11/01/2011

Lebanese Daily Star on Detained Syrian Blogger Hussein Ghrer


BEIRUT: Rights groups are raising the alarm over the continued disappearance of journalists in Syria.

The Committee to Protect Journalists, a New York based organization, Tuesday issued a statement saying that three new reporters have disappeared.

The latest is journalist Lina Saleh Ibrahim, 31, was last seen leaving her home in the Damascus suburb of Harasta on Tuesday. Ibrahim is a business reporter for the state-owned daily Tishreen.

Freelance reporter Wael Yousef Abaza also disappeared on Oct. 25 in Damascus, the Syrian Center for Media and Freedom of Expression reported on Sunday.

Both journalists' families reported their respective disappearances to Syrian authorities but they have not responded, local journalists told CPJ.

Blogger Hussein Ghrer disappeared after leaving his home one day earlier, on Oct. 24, according to local and regional press freedom groups and bloggers.

Dozens of journalists and bloggers have been detained, arrested or have gone missing since the start of the country’s seven-month-old uprising, and most foreign journalists have been expelled or banned. Those that are able to work do so under strict government control.

“We’ve seen this pattern from the beginning,” said Nadim Houry, the Syria and Lebanon researcher for Human Rights Watch. “Journalists, bloggers or anyone who tries to spread information about what’s going on in Syria puts themselves at risk.”

Kinda Kanbar, co-founder of Syria Today, an independent English language magazine, where Ibrahim has been a contributor, said the development is particularly concerning because now journalists without ties to the opposition are being arrested.

“It is very dangerous development that journalists are disappearing without knowing who is arresting them,” Kanbar told the Daily Star. “And now they are starting to crack down on Syrian [journalists] that are not known to be close to the opposition.”

She added that “the Syrian regime human rights violations have gone way, way out of hand and everyone who is not with the regime or disagree with the regime is in danger – not only journalists.”
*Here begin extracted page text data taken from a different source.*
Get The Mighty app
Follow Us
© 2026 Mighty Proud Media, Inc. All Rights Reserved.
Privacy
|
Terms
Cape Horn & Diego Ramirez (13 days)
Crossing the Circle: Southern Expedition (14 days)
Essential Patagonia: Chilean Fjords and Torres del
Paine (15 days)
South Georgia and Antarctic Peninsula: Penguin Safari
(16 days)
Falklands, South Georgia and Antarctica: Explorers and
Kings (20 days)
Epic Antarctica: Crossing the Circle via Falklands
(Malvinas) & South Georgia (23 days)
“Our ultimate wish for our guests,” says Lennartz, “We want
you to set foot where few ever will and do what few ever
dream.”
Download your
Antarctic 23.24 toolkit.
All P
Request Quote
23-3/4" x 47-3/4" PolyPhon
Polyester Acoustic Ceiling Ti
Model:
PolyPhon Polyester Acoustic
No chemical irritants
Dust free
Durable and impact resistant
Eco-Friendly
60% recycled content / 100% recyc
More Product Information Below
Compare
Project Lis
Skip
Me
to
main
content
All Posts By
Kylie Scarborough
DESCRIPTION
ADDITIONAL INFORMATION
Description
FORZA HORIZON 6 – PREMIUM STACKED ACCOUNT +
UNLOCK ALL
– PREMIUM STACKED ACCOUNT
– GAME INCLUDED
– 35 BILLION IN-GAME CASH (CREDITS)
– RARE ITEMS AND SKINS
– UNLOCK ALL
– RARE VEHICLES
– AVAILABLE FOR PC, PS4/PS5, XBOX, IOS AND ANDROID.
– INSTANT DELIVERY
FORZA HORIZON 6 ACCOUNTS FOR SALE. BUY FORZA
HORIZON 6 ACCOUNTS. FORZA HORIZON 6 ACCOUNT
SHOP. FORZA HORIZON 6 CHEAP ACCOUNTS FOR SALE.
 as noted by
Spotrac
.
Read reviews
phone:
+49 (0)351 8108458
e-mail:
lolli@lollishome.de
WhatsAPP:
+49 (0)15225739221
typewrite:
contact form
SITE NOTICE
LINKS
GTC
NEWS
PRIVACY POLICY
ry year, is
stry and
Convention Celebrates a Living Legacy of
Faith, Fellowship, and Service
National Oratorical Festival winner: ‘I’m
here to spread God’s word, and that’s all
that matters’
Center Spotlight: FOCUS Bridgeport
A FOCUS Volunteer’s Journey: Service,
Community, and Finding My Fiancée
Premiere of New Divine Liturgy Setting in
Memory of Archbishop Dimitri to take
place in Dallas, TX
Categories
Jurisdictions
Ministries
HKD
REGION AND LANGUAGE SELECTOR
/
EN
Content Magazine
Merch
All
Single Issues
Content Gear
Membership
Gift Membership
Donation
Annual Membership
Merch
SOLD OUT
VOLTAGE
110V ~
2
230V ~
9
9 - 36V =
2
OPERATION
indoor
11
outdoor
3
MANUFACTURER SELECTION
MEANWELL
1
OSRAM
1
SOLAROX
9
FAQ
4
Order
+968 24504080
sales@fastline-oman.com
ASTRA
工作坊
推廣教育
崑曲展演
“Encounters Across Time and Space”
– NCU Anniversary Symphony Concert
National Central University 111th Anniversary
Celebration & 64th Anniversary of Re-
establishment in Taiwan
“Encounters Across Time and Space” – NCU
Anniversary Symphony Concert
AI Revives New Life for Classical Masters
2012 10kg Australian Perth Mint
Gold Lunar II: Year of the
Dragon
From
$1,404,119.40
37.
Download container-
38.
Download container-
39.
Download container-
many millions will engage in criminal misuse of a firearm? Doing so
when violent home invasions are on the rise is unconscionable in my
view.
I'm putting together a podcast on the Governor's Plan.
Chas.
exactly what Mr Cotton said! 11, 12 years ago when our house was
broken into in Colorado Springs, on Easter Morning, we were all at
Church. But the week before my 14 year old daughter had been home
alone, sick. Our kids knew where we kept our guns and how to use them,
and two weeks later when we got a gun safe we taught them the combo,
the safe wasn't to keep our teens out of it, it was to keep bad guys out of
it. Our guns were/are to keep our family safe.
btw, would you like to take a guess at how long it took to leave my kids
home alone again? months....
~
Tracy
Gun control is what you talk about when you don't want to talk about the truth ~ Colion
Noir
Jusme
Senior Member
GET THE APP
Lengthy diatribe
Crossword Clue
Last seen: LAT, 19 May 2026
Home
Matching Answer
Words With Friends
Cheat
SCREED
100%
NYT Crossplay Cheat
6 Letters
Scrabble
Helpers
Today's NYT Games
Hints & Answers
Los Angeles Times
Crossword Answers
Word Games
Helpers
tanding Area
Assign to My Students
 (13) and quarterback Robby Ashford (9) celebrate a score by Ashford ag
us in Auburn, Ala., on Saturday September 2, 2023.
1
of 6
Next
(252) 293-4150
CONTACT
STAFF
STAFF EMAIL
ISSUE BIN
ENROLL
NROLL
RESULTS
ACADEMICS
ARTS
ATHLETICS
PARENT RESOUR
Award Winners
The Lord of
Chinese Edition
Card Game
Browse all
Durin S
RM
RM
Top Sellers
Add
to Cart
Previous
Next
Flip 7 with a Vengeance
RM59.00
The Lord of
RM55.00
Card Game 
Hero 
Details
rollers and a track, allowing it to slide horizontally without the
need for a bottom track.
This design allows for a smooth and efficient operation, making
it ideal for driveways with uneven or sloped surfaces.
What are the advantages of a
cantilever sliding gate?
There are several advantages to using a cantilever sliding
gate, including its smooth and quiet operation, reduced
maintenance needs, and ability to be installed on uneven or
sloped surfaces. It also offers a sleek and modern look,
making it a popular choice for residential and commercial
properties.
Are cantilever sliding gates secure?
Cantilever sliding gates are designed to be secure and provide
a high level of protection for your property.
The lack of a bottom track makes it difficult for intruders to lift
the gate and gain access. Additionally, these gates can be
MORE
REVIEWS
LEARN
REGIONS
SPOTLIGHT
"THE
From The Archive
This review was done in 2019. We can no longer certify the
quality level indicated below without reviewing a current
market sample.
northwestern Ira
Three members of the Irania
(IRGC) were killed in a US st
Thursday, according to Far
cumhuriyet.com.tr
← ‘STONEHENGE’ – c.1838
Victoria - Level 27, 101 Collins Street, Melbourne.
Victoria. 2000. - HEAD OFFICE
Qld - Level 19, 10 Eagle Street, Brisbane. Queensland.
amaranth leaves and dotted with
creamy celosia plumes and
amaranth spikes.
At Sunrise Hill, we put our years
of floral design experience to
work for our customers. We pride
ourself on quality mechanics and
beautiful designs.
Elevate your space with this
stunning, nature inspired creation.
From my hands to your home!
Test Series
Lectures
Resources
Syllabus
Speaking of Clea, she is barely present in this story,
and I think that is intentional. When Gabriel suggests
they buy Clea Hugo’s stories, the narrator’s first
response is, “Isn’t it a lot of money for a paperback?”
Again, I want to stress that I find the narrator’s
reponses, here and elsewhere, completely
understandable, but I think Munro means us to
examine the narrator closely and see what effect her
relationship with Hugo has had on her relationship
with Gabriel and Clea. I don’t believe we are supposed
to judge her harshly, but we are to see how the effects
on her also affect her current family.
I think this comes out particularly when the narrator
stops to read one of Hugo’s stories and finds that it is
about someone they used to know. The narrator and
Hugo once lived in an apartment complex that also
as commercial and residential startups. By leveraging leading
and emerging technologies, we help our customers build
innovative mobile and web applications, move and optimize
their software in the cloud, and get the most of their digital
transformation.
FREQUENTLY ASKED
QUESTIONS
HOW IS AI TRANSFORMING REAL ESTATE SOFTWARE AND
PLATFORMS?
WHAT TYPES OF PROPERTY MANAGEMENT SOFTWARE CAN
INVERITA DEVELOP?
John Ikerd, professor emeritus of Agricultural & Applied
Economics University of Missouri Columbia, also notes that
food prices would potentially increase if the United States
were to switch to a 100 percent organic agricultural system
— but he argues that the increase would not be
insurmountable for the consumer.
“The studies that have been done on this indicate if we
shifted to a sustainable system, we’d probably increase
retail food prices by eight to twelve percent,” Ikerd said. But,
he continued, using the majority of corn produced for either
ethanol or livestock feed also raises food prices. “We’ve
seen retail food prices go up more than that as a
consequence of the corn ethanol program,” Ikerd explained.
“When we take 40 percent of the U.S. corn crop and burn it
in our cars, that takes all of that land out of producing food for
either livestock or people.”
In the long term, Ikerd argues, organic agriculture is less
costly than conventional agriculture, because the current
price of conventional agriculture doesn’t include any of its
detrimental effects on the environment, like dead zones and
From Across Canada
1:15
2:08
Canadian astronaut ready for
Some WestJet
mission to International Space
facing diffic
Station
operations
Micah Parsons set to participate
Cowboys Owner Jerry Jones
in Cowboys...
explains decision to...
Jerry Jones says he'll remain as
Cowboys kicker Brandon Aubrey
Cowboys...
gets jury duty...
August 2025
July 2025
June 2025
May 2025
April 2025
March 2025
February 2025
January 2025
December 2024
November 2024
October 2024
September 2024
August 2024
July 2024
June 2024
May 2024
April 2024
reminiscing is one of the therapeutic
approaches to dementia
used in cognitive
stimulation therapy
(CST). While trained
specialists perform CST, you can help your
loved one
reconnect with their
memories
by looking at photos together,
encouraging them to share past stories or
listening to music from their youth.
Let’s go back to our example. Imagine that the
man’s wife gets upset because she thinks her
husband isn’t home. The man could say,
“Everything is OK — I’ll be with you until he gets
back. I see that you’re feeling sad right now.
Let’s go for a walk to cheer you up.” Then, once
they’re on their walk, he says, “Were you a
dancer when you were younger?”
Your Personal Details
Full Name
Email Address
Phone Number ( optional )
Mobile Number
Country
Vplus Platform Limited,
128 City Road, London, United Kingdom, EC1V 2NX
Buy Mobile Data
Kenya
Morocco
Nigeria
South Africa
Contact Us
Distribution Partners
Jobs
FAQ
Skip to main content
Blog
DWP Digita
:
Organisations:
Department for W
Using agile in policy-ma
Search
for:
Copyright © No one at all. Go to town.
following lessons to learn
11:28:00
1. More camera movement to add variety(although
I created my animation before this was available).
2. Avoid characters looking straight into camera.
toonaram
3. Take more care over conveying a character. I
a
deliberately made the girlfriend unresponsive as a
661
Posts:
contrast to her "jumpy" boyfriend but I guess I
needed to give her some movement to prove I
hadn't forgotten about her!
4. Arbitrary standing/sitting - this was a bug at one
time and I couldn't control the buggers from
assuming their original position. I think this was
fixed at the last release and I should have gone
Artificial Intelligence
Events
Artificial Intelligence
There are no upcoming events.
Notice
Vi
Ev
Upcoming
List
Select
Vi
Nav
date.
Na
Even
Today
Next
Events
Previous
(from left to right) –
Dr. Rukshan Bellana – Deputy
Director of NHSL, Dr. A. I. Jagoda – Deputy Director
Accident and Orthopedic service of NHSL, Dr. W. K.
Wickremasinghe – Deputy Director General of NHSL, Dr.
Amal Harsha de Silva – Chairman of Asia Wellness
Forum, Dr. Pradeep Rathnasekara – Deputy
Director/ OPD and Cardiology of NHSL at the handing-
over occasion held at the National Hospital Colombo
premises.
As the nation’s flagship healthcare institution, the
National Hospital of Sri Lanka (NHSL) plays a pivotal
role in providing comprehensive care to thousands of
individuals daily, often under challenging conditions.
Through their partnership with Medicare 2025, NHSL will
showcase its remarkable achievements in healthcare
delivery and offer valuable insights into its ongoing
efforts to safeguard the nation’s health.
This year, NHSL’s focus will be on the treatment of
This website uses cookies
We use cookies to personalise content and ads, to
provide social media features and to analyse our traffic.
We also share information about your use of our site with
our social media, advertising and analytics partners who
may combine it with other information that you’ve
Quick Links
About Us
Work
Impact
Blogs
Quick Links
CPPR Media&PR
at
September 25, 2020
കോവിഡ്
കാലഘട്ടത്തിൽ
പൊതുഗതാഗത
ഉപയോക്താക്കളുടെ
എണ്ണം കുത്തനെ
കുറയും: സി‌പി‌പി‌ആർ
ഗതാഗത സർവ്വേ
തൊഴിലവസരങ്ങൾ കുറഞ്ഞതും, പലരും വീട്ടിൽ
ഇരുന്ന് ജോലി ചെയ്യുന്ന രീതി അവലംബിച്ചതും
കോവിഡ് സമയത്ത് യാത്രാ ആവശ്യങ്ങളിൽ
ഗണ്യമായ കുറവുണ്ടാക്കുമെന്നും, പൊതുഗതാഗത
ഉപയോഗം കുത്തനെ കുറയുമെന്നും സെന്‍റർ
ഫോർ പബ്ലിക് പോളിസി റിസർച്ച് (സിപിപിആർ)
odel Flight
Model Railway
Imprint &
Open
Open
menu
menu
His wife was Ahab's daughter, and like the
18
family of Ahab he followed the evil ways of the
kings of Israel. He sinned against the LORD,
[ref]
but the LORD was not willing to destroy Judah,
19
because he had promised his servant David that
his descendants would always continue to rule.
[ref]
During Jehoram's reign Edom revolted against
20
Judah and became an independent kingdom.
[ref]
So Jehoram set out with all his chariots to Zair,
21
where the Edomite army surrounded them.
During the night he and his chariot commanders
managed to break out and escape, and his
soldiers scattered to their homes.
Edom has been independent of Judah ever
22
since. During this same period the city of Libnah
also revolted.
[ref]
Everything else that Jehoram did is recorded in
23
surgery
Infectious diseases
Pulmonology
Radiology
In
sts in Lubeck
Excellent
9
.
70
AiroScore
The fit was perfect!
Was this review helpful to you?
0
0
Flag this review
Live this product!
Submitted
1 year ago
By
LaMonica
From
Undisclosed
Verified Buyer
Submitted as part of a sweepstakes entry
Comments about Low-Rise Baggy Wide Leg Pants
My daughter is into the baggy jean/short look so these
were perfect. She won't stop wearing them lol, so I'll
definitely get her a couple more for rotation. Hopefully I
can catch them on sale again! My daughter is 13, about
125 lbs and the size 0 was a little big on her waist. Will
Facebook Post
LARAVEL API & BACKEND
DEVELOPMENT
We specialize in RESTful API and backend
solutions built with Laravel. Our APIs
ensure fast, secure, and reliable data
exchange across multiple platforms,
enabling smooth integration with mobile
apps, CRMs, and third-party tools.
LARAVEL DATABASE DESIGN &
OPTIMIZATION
Several days before his disappearance, Ghrer wrote on his blog, "Silence doesn't serve us after today. We don't want a country where we get imprisoned for uttering a word. We want a country that embraces and welcomes words." The blog includes news about activists detained in Syria.

"We are concerned for the safety of Lina Ibrahim, Wael Abaza, and Hussein Ghrer and other journalists who we believe to be in the custody of Syrian authorities," said Mohamed Abdel Dayem, CPJ's Middle East and North Africa program coordinator. "The government must immediately clarify whether it is holding these journalists, and if so, why."

On their website the Paris-based Reporters Without Borders has the names of 20 journalists that remain detained, imprisoned or missing, but they say the list is “almost certainly incomplete.”

Government censorship and control of the media has been routine in Syria under ever since the country’s ruling Baath Party came to power in 1963. But as citizens have taken to the streets to demand freedom, some journalists have become emboldened to test the limits of free speech, often at their own peril.

In August, renowned political cartoonist Ali Farzat was severed beaten by masked gunmen, who broke his hand, days after the artist drew a caricature of President Bashar Assad hitching a ride with Moammar Gadhafi. Activists said the attack showed the government was losing control.